[Passage provided]

The state regulatory history suggests that the utilities believe that they would have an easier time with state regulators given the history of wastewater regulation in the state. Environmental advocates cite that history in opposition to this bill. The state is seen as supportive of coal fired generation. It comes as efforts continue on the part of investor-owned utilities to stifle the installation of residential solar.

The move comes at the same time that the U.S. Environmental Protection Agency is proposing a plan that would restrict smokestack emissions from power plants and other industrial sources that burden downwind areas with smog-causing pollution. This would likely burden the four remaining coal fired generating plants still operating in Arizona. The EPA proposal would affect power plants starting next year and industrial sources in 2026. The plan would cover boilers used in chemical, petroleum, coal and paper plants; cement kilns; iron and steel mills; glass manufacturers; and engines used in natural gas pipelines.

Obviously, the impact of renewed and strengthened environmental regulation will impact unevenly on a geographic basis. The newly proposed rules would apply in varying degrees to 26 states, located mainly in the East and Midwest but also hopscotching to include Wyoming, Utah, Nevada and California, none of which was covered by the last major “cross-state” pollution rule issued more than a decade ago and updated six years ago.

[/Passage provided]

> _Explore the material_
(1) In the power plant passage, repeat the wording from "The state regulatory" to "of residential solar." word for word.
(2) The power plant passage names some states outside the East and Midwest that the proposed rules would cover. Which are they?
(3) According to the power plant passage, in what year would the EPA proposal start to affect industrial sources?
Use only the power plant passage to complete these.

[Data records]

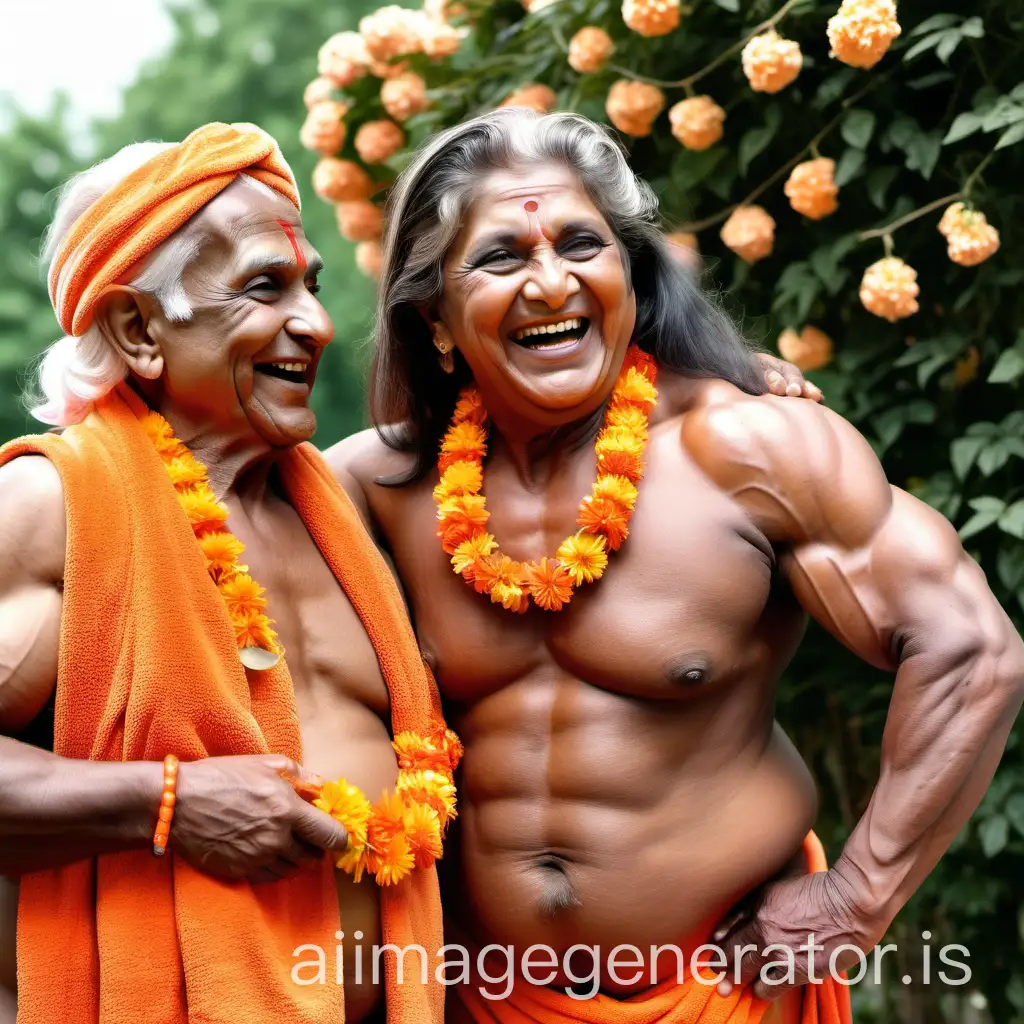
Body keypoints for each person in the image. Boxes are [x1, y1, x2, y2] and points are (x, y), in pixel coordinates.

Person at [327, 108, 1024, 1022]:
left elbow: (971, 651)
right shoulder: (372, 487)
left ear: (628, 273)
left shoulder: (752, 449)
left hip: (723, 995)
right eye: (502, 257)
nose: (551, 281)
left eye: (582, 243)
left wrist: (857, 899)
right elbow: (190, 552)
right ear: (435, 314)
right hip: (480, 998)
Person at [0, 122, 451, 1024]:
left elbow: (524, 428)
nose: (317, 324)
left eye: (312, 287)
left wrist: (714, 381)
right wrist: (165, 801)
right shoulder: (52, 504)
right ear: (138, 328)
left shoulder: (345, 502)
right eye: (263, 287)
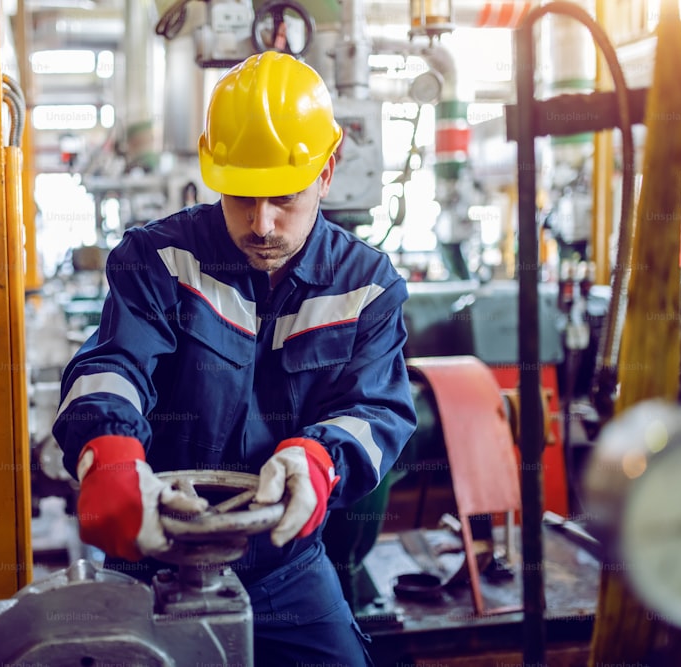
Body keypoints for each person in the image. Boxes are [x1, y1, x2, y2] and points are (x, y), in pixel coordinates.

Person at [52, 51, 417, 666]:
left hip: (286, 566)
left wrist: (320, 460)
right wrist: (107, 449)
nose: (262, 223)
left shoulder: (367, 286)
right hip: (153, 555)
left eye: (285, 199)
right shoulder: (158, 259)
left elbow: (376, 408)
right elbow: (114, 365)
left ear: (326, 173)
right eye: (242, 195)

[/Data records]

> _Solutions to the tasks_
(1)
The state regulatory history suggests that the utilities believe that they would have an easier time with state regulators given the history of wastewater regulation in the state. Environmental advocates cite that history in opposition to this bill. The state is seen as supportive of coal fired generation. It comes as efforts continue on the part of investor-owned utilities to stifle the installation of residential solar.

(2) Wyoming, Utah, Nevada and California

(3) 2026